Already a Democratic party representative, Ilhan Omar of Minnesota, is insisting that the US powerlifting tournaments allow transgender women to compete, so that people who look very much like Geoff Capes, and have the same chromosomes as Geoff Capes, and the same bone structure and musculature, can compete against women. Meanwhile, the fastest female college sprinter in the US is CeCe Telfer, who, once again, is not what you or I or science would call a lady, and one of the world champions in women’s cycling is a chap called Rachel McKinnon, whom I have mentioned here before.

Writing in the Sunday Times of London, Martina Navratilova described it as ‘insane’ and ‘cheating’ that men who have transitioned should be allowed to compete against women, adding that ‘hundreds’ of trans athletes have ‘achieved honors as women which were beyond their capabilities as men’. The former tennis star added that few people were prepared to speak up about this issue because of the furore that would immediately descend upon them from the perpetually enraged trans lobby. Indeed, within a few hours of her article being published she was booted off the advisory board of a gay advocacy group and was being denounced left, right and center in the kind of furiously screeched terms that have become the hallmark of these perhaps not wholly balanced campaigners.

Those who support the rights of transgender women to compete in women’s sports often cite the only piece of research done on the issue which ‘proves’ that it is a myth that transgender women have an advantage over normal women. This study was published in 2015 and is cited every time the issue arises — but I have one or two problems with it, to tell you the truth. First, it concerned a total of just eight athletes, which is a smallish sample (no control group, either). Second, it was not carried out by a qualified geneticist or social scientist, but by a ‘medical physicist’ by the name of Joanna Harper. And third, Joanna Harper, once an athlete herself, was, um, how can I put this, not always called Joanna. She was raised as a boy and transitioned to being a fairly fast lady in her thirties. So she has skin in the game and we might surmise that she, or he, set out to prove a thesis, rather than, in good Popperian practice, trying to disprove it.

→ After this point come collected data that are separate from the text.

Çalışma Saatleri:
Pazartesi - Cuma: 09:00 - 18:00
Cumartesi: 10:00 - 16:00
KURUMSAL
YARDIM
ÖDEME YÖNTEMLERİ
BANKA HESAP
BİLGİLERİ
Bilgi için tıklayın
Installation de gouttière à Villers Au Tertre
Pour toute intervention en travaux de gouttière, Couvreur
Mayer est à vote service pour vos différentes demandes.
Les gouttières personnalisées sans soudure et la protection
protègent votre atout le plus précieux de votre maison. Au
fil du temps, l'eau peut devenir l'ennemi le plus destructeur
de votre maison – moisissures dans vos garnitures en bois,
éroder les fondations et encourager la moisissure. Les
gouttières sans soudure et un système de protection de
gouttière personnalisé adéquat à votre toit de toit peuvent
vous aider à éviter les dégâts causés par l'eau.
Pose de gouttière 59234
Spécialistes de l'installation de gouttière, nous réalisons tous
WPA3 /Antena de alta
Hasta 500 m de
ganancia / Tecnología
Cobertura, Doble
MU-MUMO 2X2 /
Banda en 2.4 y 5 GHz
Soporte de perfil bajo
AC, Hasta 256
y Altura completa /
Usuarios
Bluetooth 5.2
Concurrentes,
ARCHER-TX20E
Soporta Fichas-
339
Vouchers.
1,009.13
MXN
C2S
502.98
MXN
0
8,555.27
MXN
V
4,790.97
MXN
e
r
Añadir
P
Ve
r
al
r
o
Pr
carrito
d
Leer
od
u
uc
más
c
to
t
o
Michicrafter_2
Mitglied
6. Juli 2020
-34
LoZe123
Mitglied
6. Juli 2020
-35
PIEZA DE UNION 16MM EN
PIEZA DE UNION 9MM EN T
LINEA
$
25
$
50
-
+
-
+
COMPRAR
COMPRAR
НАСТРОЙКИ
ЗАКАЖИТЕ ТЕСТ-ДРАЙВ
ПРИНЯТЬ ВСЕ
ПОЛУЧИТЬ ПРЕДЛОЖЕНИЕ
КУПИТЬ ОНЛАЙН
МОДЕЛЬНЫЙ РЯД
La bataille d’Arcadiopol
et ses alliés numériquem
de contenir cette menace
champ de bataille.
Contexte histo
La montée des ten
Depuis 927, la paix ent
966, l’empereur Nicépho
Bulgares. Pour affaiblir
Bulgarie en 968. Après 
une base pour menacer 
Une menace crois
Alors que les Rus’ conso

But none of these caveats cuts the remotest ice with the lobby groups or indeed the liberal media, who quote from her survey as if it were on a par with the work of Crick and Watson. And meanwhile, blokes keep winning everything. Sometimes they are blokes who have had some becoming breasts appended to them and put on a bit of lippy, sometimes they are blokes who seemingly make no effort at all to disguise the fact that they are blokes.